自然災害や戦争、事件や事故など毎日のように悲しいニュースがありますよね。
それらの出来事を自分が直接経験していなくても、何度もニュースを見聞きしたり、辛い話をたくさん聞くことで、心がすり減ったり辛くなってしまったことはありませんか。
その辛さを理解しケアするには「共感疲労」の知識が役に立つかもしれません。
今回は、共感疲労について、そのサインや予防・ケアのアイデア、お子さまへのケア方法なども含めて解説します。
この記事を書いた専門家
山崎 日菜乃
公認心理師、臨床心理士
心理士としてメールカウンセリングに3年半従事し、家族関係の悩み、心身の不調、仕事の悩みなど、様々な困り事へのサポートを行う。

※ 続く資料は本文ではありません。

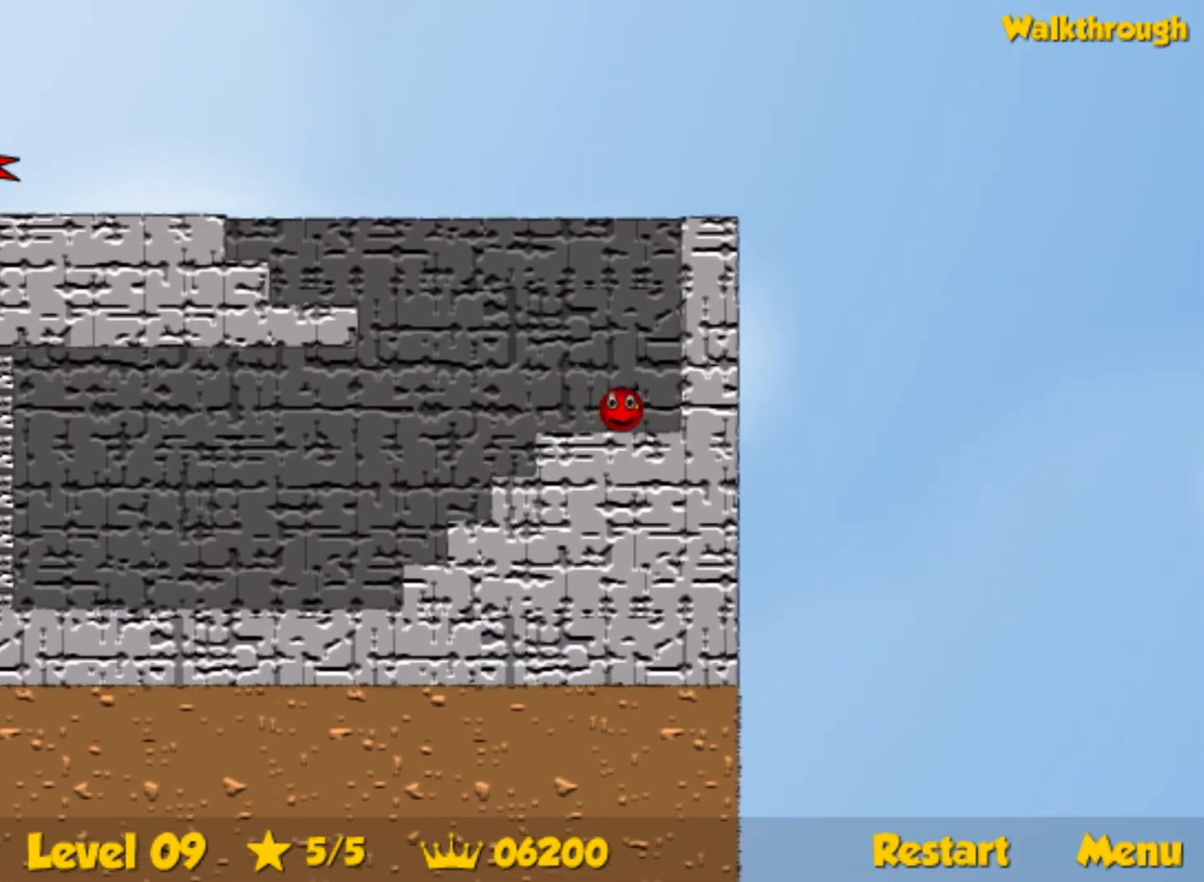
{"keys": ["left", "up"], "events": [[350, "up", "down"]]}
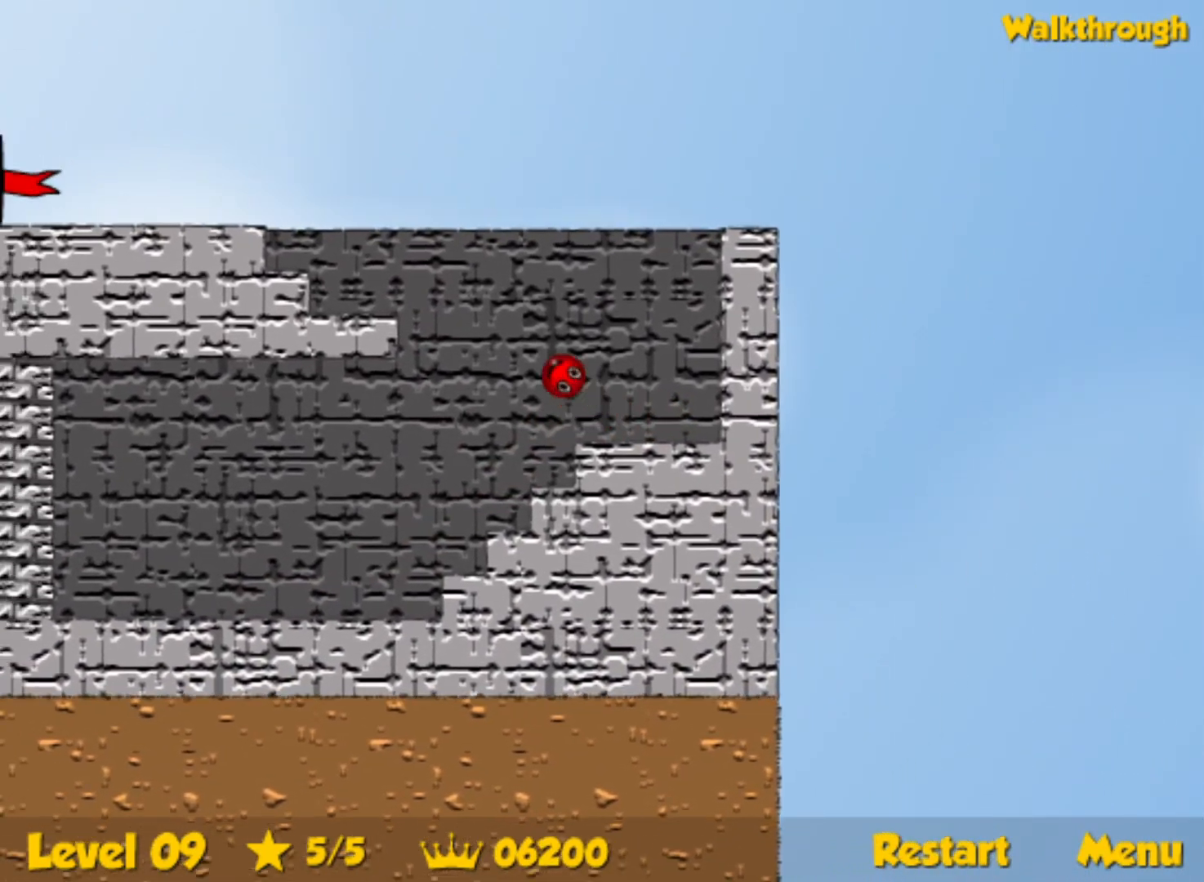
{"keys": ["left", "up"], "events": [[117, "up", "up"], [317, "up", "down"]]}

アメリカ合衆国在住。
共感疲労とは?
共感疲労とは
共感疲労とは、他者の気持ちや状況に共感しすぎて心が消耗し、辛くなってしまう現象です。
もともとは医師や看護師、心理士など、対人援助職のストレスを説明する言葉でした。
人の気持ちを想像したり、相手の立場に立って考える共感能力は対人関係において大切な力です。
しかし、他者の辛い状況や気持ちに共感しすぎると、場合によっては自分の心がダメージを受けてしまうこともあるのです。
共感疲労とインターネット/SNS
現代では、インターネットやSNSを通して誰でもリアルタイムに世界中の情報を得たり発信することができます。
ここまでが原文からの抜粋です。